Thanks for the constructive comments of all reviewers. We conduct additional experiments and analysis on the evaluation metrics and generalization. The figures and tables can be found in the rebuttal PDF.

(a) Evaluation metrics:

  1. To further evaluate, we employ Fréchet Inception Distance (FID) [1], which is commonly used in generative task [6] by measuring the distance between the generated distribution and the ground truth distribution. We use sampling point cloud features extracted from [2] to calculate P-FID and rendering image features extracted from [1] to calculate FID. The details are shown in Figure 1 (a).
  2. To further evaluate, we evaluate the grasp success rate in Issac gym following [4].
  3. The results in Table 1 show that our method surpasses all previous methods in FID, P-FID and success rate.
  4. The Chamfer Distance and Contact Distance can also evaluate the model performance. These metrics are calculated between the generation grasp and the most similar grasp in ground truth which share the same intention. The grasps with same simple intention and contact parts are considered as the same intention (e. g., all grasps that holding the bottle from different directions). As a whole, the generated grasp can find a proper ground truth with the same intention benefiting from the richness of DexGYSNet. The contact consistency is also used in previous work [7]. Therefore, these metrics can evaluate the model’s overall performance in the whole dataset.

(b) Generalization on unseen objects and categories.

  1. All objects in the test set of DexGYSNet DO NOT exist in the training set. Therefore, the experiment results of model performance are all evaluated on unseen objects in this paper.
  2. To evaluate the generalization on unseen categories, we randomly sample 15 categories [8] and exclude these during training phase. The results in Table 2 and visualization in Figure 2 (a) show the good generalization of our method.

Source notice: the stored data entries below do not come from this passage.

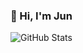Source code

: ### 👋 Hi, I'm Jun

![GitHub Stats](https://github-readme-stats.vercel.app/api?username=peacekeeper6&theme=radical)
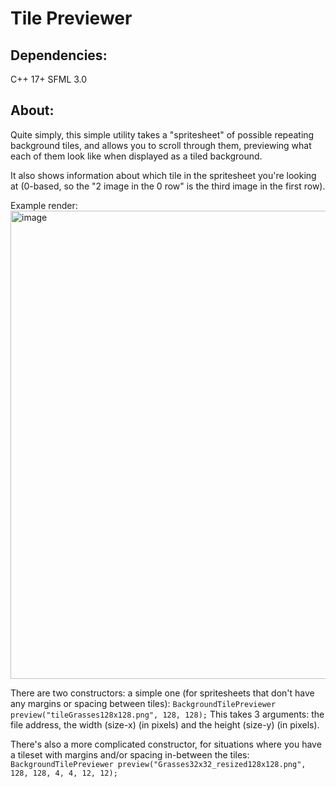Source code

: # Tile Previewer

## Dependencies:
C++ 17+
SFML 3.0

## About:
Quite simply, this simple utility takes a "spritesheet" of possible repeating background tiles, and allows you to scroll through them, previewing what each of them look like when displayed as a tiled background.

It also shows information about which tile in the spritesheet you're looking at (0-based, so the "2 image in the 0 row" is the third image in the first row).

Example render:
<img width="1277" height="749" alt="image" src="https://github.com/user-attachments/assets/89c97bb0-f757-4518-8da2-f851ffab664c" />

There are two constructors: a simple one (for spritesheets that don't have any margins or spacing between tiles):
`BackgroundTilePreviewer preview("tileGrasses128x128.png", 128, 128);`
This takes 3 arguments: the file address, the width (size-x) (in pixels) and the height (size-y) (in pixels).

There's also a more complicated constructor, for situations where you have a tileset with margins and/or spacing in-between the tiles:
`BackgroundTilePreviewer preview("Grasses32x32_resized128x128.png", 128, 128, 4, 4, 12, 12);`
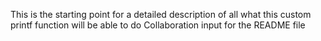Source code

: This is the starting point for a detailed description of all what this custom printf function will be able to do
Collaboration input for the README file
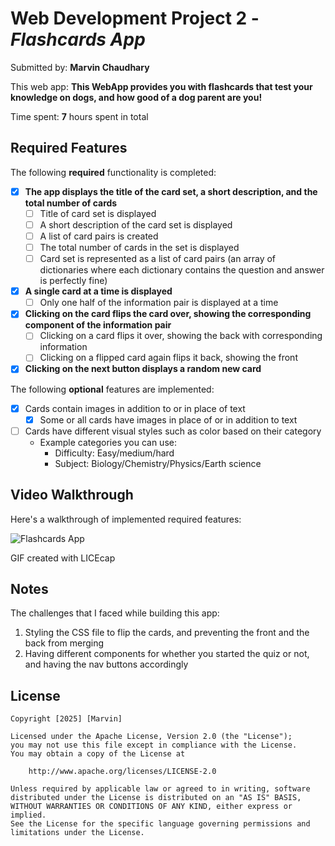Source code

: # Web Development Project 2 - *Flashcards App*

Submitted by: **Marvin Chaudhary**

This web app: **This WebApp provides you with flashcards that test your knowledge on dogs, and how good of a dog parent are you!**

Time spent: **7** hours spent in total

## Required Features

The following **required** functionality is completed:


- [x] **The app displays the title of the card set, a short description, and the total number of cards**
  - [ ] Title of card set is displayed 
  - [ ] A short description of the card set is displayed 
  - [ ] A list of card pairs is created
  - [ ] The total number of cards in the set is displayed 
  - [ ] Card set is represented as a list of card pairs (an array of dictionaries where each dictionary contains the question and answer is perfectly fine)
- [x] **A single card at a time is displayed**
  - [ ] Only one half of the information pair is displayed at a time
- [x] **Clicking on the card flips the card over, showing the corresponding component of the information pair**
  - [ ] Clicking on a card flips it over, showing the back with corresponding information 
  - [ ] Clicking on a flipped card again flips it back, showing the front
- [x] **Clicking on the next button displays a random new card**

The following **optional** features are implemented:

- [x] Cards contain images in addition to or in place of text
  - [x] Some or all cards have images in place of or in addition to text
- [ ] Cards have different visual styles such as color based on their category
  - Example categories you can use:
    - Difficulty: Easy/medium/hard
    - Subject: Biology/Chemistry/Physics/Earth science

## Video Walkthrough

Here's a walkthrough of implemented required features:

![Flashcards App](https://github.com/user-attachments/assets/f72df509-2860-438f-ae2e-ee1cea1e8d67)


GIF created with LICEcap

## Notes

The challenges that I faced while building this app:
  1. Styling the CSS file to flip the cards, and preventing the front and the back from merging
  2. Having different components for whether you started the quiz or not, and having the nav buttons accordingly

## License

    Copyright [2025] [Marvin]

    Licensed under the Apache License, Version 2.0 (the "License");
    you may not use this file except in compliance with the License.
    You may obtain a copy of the License at

        http://www.apache.org/licenses/LICENSE-2.0

    Unless required by applicable law or agreed to in writing, software
    distributed under the License is distributed on an "AS IS" BASIS,
    WITHOUT WARRANTIES OR CONDITIONS OF ANY KIND, either express or implied.
    See the License for the specific language governing permissions and
    limitations under the License.
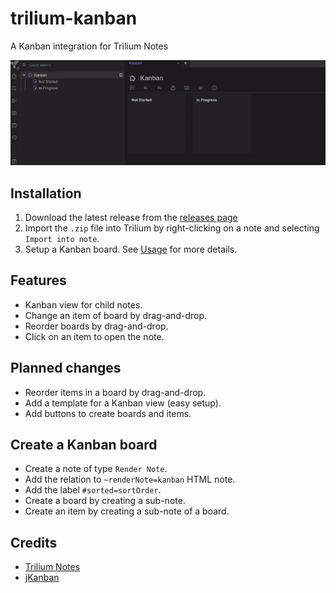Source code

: # trilium-kanban
A Kanban integration for Trilium Notes

![Demo](screenshots/demo.gif)

## Installation

1. Download the latest release from the [releases page](https://github.com/CyrilLeblanc/trilium-kanban/releases)
2. Import the `.zip` file into Trilium by right-clicking on a note and selecting `Import into note`.
3. Setup a Kanban board. See [Usage](#usage) for more details.

## Features

- Kanban view for child notes.
- Change an item of board by drag-and-drop.
- Reorder boards by drag-and-drop.
- Click on an item to open the note.

## Planned changes

- Reorder items in a board by drag-and-drop.
- Add a template for a Kanban view (easy setup).
- Add buttons to create boards and items.

## Create a Kanban board

- Create a note of type `Render Note`.
- Add the relation to `~renderNote=kanban` HTML note.
- Add the label `#sorted=sortOrder`.
- Create a board by creating a sub-note.
- Create an item by creating a sub-note of a board.

## Credits
- [Trilium Notes](https://github.com/zadam/trilium)
- [jKanban](https://github.com/riktar/jkanban)
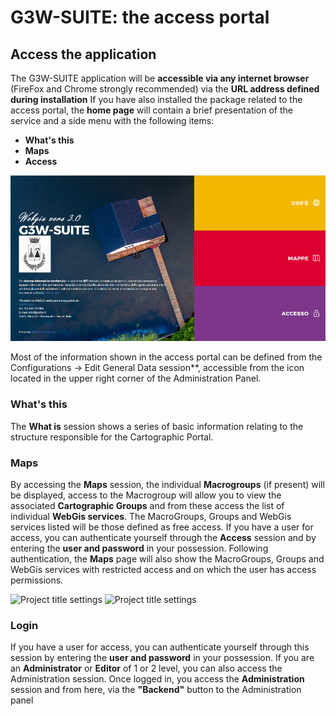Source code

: # G3W-SUITE: the access portal
## Access the application
The G3W-SUITE application will be **accessible via any internet browser** (FireFox and Chrome strongly recommended) via the **URL address defined during installation**
If you have also installed the package related to the access portal, the **home page** will contain a brief presentation of the service and a side menu with the following items:
 * **What's this**
 * **Maps**
 * **Access**

![Project title settings](../images/manual/g3wsuite_portal_frontend.png)

Most of the information shown in the access portal can be defined from the Configurations -> Edit General Data session**, accessible from the icon located in the upper right corner of the Administration Panel.

### What's this
The **What is** session shows a series of basic information relating to the structure responsible for the Cartographic Portal.

### Maps
By accessing the **Maps** session, the individual **Macrogroups** (if present) will be displayed, access to the Macrogroup will allow you to view the associated **Cartographic Groups** and from these access the list of individual **WebGis services**.
The MacroGroups, Groups and WebGis services listed will be those defined as free access.
If you have a user for access, you can authenticate yourself through the **Access** session and by entering the **user and password** in your possession.
Following authentication, the **Maps** page will also show the MacroGroups, Groups and WebGis services with restricted access and on which the user has access permissions.

![Project title settings](../g3wsuite_portal_macrogroups.png)
![Project title settings](../g3wsuite_portal_groups.png)

### Login
If you have a user for access, you can authenticate yourself through this session by entering the **user and password** in your possession.
If you are an **Administrator** or **Editor** of 1 or 2 level, you can also access the Administration session.
Once logged in, you access the **Administration** session and from here, via the **"Backend"** button to the Administration panel
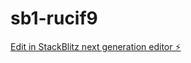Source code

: # sb1-rucif9

[Edit in StackBlitz next generation editor ⚡️](https://stackblitz.com/~/github.com/Ilshat-AI007/sb1-rucif9)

Benefiting from our framework design and our large-scale dataset, model can learn from object geometric structures and language semantic information (e.g., learn how to use a mug by grasping the handle and generalize to how to use a teapot), not just overfitting the certain category.
  3. To further evaluate, we collect cross-domain unseen objects from PartNet [3] (a 3D object understanding dataset), containing 6 categories and 316 objects [9]. We collect language guidance generated by GPT4-o, where the prompt contains examples in DexGYSNet and the category of target object. We use GPT4-o to evaluate the consistency between rendering image and language guidance as shown in Figure 1 (b), due to the lack of ground truth. The results in Table 3 and visualization in Figure 2 (b) demonstrate that the models trained on DexGYSNet exhibit good generalization in cross-domain unseen objects and our framework surpasses the SOTA.

[1] Heusel, et al. GANs Trained by a Two Time-Scale Update Rule Converge to a Local Nash Equilibrium, NIPS 2017.

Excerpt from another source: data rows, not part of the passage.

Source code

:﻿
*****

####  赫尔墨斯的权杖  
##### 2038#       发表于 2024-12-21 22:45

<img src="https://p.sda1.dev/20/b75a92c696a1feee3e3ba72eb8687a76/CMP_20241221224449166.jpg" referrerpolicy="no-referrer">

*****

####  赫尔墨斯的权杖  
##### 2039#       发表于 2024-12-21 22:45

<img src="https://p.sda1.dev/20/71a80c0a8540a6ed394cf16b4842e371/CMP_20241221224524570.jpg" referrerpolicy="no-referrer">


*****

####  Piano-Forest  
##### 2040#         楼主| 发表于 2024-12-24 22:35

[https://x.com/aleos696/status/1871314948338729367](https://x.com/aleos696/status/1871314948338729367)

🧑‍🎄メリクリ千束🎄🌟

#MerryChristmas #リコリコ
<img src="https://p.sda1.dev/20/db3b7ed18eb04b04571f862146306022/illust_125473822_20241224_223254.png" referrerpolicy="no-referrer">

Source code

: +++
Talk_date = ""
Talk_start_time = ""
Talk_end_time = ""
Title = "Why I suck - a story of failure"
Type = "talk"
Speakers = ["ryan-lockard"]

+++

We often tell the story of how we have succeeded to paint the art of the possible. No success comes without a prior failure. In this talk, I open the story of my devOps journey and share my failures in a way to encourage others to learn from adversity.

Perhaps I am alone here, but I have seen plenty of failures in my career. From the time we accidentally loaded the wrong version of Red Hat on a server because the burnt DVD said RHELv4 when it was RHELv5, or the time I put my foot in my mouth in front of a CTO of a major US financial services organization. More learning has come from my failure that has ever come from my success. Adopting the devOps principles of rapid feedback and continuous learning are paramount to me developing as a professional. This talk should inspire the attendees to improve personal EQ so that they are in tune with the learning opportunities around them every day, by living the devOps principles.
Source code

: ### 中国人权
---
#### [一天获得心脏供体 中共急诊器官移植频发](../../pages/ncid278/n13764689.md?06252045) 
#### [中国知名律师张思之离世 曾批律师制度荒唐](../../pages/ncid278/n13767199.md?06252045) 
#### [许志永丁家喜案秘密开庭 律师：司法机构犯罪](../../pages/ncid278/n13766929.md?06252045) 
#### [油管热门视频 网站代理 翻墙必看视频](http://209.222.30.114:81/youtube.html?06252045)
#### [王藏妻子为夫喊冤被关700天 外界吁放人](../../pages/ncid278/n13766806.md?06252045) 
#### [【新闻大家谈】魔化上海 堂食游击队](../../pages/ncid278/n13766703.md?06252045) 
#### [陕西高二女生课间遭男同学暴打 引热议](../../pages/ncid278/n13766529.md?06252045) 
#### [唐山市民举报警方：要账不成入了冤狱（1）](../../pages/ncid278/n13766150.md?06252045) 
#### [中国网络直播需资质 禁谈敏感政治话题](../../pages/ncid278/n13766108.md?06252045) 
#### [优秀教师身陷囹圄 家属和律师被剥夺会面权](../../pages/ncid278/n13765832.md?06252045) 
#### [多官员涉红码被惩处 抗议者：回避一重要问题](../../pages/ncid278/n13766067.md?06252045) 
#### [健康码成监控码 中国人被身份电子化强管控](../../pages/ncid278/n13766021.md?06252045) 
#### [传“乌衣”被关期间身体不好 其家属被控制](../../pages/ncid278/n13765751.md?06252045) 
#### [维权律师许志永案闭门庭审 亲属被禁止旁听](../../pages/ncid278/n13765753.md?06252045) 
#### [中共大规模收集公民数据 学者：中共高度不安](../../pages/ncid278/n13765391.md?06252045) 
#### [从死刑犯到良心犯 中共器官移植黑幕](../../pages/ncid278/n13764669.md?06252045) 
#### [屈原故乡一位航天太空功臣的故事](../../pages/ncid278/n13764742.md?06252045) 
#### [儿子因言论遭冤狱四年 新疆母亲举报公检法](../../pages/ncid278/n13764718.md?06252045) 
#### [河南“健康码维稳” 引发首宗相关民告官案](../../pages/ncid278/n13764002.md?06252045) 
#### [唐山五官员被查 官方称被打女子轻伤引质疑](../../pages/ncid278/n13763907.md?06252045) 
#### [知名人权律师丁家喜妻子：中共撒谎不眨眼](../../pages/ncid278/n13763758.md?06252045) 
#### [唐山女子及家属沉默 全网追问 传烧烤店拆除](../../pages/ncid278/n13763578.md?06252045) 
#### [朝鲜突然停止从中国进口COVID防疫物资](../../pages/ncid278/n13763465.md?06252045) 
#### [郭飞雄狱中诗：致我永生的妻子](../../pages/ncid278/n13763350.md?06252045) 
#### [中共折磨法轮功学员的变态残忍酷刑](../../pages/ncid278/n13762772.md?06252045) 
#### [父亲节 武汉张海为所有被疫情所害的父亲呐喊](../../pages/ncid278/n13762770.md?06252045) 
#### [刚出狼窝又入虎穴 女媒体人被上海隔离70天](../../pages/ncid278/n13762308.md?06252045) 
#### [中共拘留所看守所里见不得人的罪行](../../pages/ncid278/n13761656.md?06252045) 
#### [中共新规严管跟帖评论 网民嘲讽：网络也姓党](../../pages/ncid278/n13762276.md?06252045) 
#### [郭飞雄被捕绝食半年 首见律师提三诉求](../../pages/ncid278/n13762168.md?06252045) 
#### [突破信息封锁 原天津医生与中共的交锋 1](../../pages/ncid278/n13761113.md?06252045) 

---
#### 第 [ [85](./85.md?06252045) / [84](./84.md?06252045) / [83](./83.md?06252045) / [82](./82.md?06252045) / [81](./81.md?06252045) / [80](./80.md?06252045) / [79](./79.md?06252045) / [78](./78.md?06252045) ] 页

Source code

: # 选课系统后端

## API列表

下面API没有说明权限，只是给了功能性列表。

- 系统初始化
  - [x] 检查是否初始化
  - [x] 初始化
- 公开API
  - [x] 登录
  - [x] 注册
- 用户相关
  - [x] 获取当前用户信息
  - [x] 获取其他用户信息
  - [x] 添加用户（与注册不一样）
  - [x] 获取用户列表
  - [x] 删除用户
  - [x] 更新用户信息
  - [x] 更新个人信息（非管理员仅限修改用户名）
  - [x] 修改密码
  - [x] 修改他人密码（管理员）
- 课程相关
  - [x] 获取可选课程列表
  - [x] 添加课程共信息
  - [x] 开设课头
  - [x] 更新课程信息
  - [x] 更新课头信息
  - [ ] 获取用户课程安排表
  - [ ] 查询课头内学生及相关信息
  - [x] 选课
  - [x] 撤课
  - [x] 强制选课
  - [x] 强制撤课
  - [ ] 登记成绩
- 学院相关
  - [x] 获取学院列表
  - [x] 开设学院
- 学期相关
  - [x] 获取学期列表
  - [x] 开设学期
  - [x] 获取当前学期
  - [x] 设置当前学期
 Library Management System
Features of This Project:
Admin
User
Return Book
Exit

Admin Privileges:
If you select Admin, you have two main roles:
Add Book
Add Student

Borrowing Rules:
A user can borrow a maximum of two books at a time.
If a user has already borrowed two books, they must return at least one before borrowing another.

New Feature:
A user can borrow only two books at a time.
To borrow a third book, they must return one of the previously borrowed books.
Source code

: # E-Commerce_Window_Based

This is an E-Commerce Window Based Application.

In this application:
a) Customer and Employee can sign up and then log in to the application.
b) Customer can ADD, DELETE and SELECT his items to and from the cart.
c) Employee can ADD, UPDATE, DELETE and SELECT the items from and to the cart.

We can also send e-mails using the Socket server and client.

[2] Nichol, et al. Point-E: A System for Generating 3D Point Clouds from Complex Prompts. OpenAI 2022.

[3] Mo, et al. PartNet: A Large-scale Benchmark for Fine-grained and Hierarchical Part-level 3D Object Understanding, CVPR 2019.

[4] Wang, et al. DexGraspNet: A Large-Scale Robotic Dexterous Grasp Dataset for General Objects Based on Simulation, ICRA 2023.

[6] Guo et al. Generating Diverse and Natural 3D Human Motions from Text. CVPR 2022

[7] Agarwal, et al. Dexterous Functional Grasping. CoRL 2023

[8] "Unseen Categories": "cup", "cylinder_bottle", "teapot", "hammer", "screwdriver", "pincer", "fryingpan", "toothbrush", "wrench", "bowl", "lightbulb", "flashlight", "binoculars", "apple", "banana".

[9] "Cross-domain Unseen objects": "bottle", "mug", "headphones", "jar", "knife", "scissors".

最终决定

The authors addressed all concerns raised by the reviewers with additional experiments and clear explanations. The paper's contributions, including the DexGYSNet dataset and the DexGYSGrasp framework, are significant for advancing the field of language-guided robotic grasping. The final evaluations from the reviewers were positive, recognizing the paper's technical merits and potential impact, leading to a recommendation for acceptance.